Ma adesso, con la pandemia che sta creando un clima da stato d’assedio permanente, l’esodo, per quanto parziale, diventa strutturale: le imprese di traslochi fanno fatica a fronteggiare l’enorme richiesta di famiglie che hanno deciso di lasciare la Grande Mela per trasferirsi in case più spaziose nei sobborghi o in altre città. Intanto a New York, dopo quello degli immobili commerciali, crolla il mercato degli edifici residenziali. I prezzi d’acquisto scendono da tempo, mentre ora, per la prima volta, è in calo anche il mercato degli affitti. Crolla la domanda ma crollano anche le disponibilità economiche dei residenti: un quarto degli inquilini di New York non paga l’affitto da quattro mesi o più. È boom, invece, fuori città, da Long Island alla valle dell’Hudson, ma anche nei due Stati confinanti: Connecticut e New Jersey.
Con le mille incertezze che gravano sul ritorno alla normalità di tutto ciò che rende gradevole vivere a New York, chi può lavorare in remoto preferisce cercare case ampie con spazi per ufficio, le attività dei ragazzi, una piccola palestra e, magari, giardino con piscina, in zone verdi con impianti sportivi, scuole, piste ciclabili, ben collegate con la metropoli. Città dove, magari, si va una o due volte a settimana per una visita medica, un teatro o una cena con amici. Sperando che il ristorante preferito abbia riaperto: quasi la metà degli esercizi della città ha chiuso per sempre. Intanto le grandi catene – commercio e ristorazione – cominciano a lasciare New York: tasse troppo alte e pochi affari.

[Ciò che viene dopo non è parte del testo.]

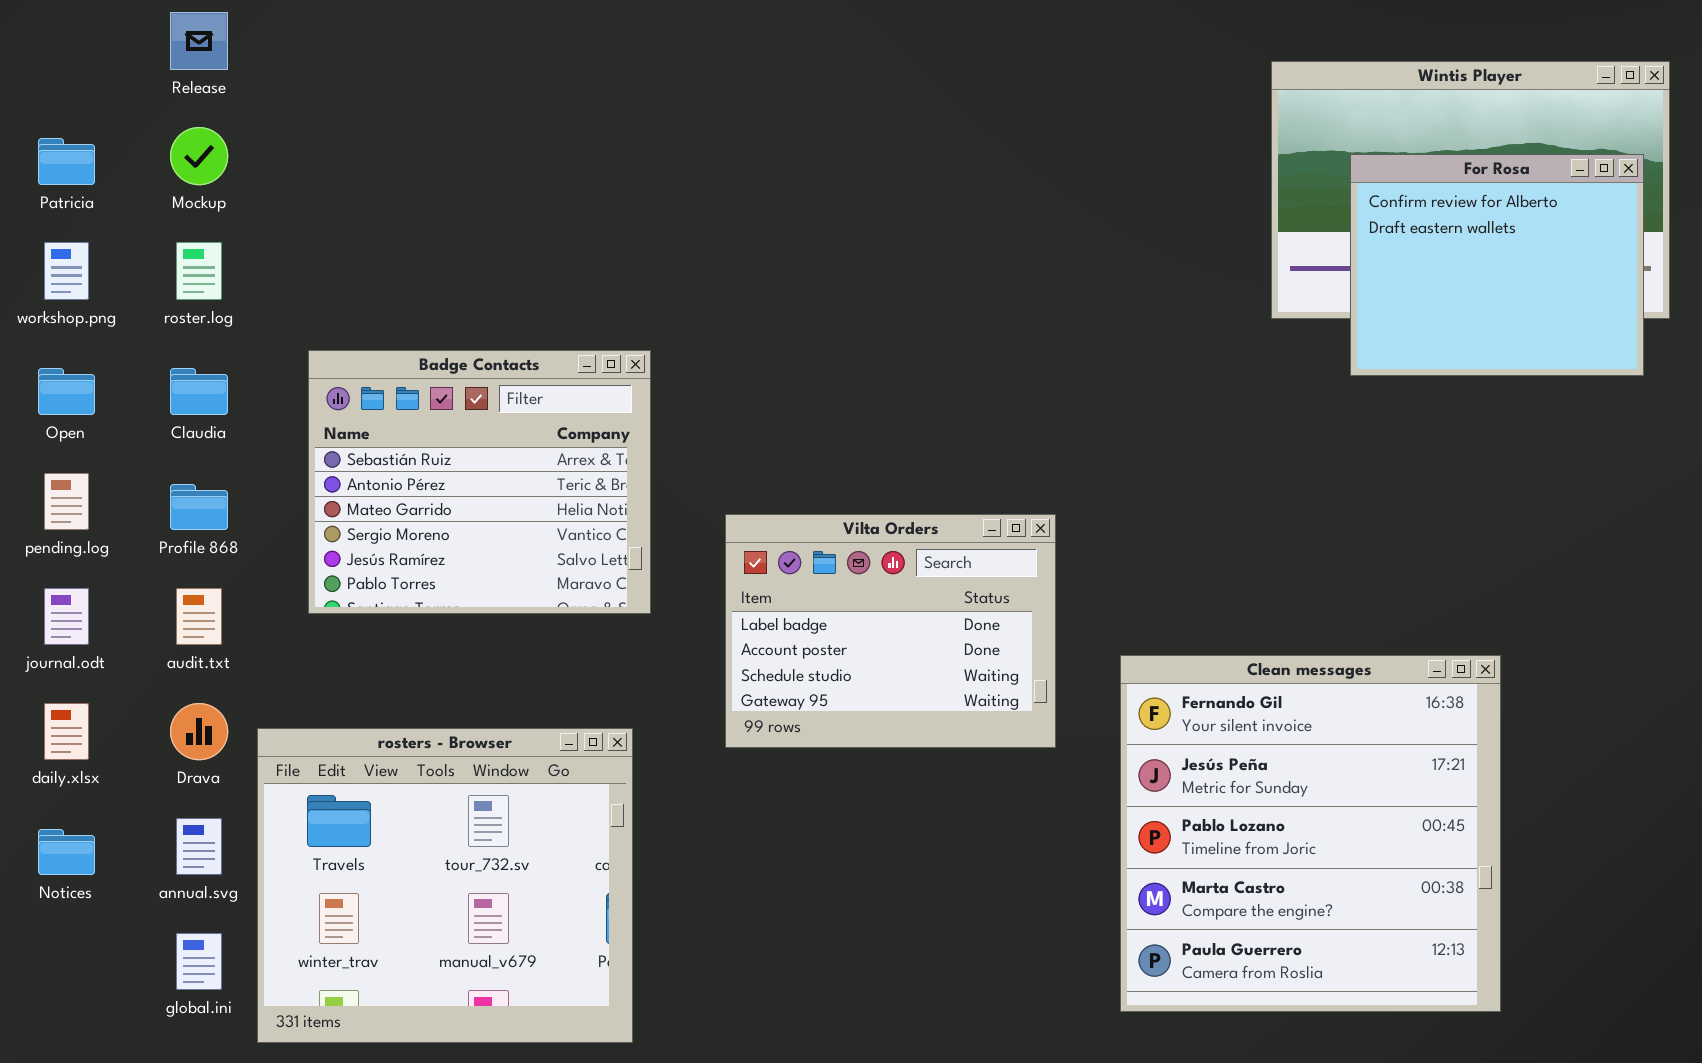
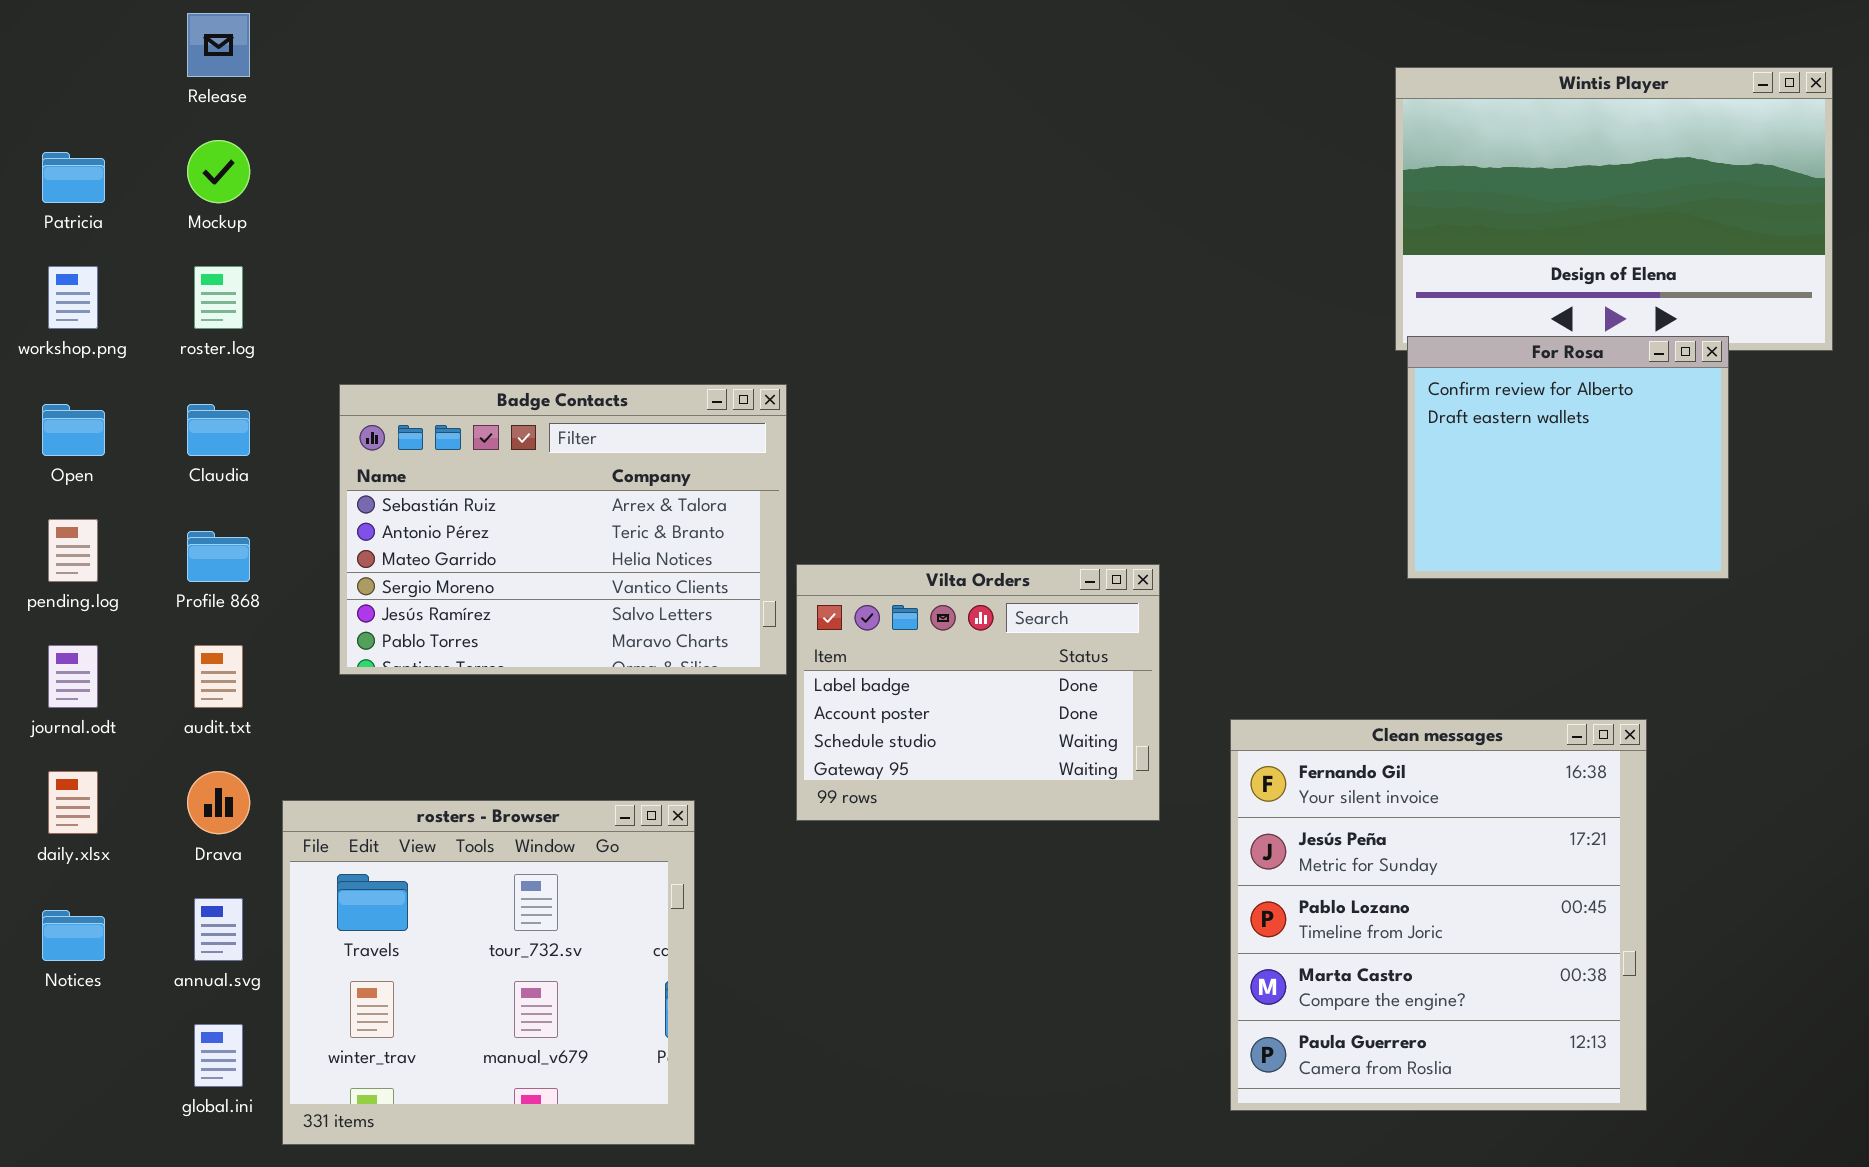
For Rosa: [1350,154,1644,376] -> [1407,336,1729,579], moved
Badge Contacts: [308,350,651,614] -> [339,384,787,675], resized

E anche diverse grandi corporation stanno pensando di trasferire altrove le loro sedi con migliaia di dipendenti.
Se non inventa rapidamente un altro modello di sviluppo, New York rischia l’effetto Detroit: una metropoli gigantesca con un cuore sempre meno abitato, con zone abbandonate, nelle mani di un municipio impoverito dall’esodo di imprese e contribuenti ricchi.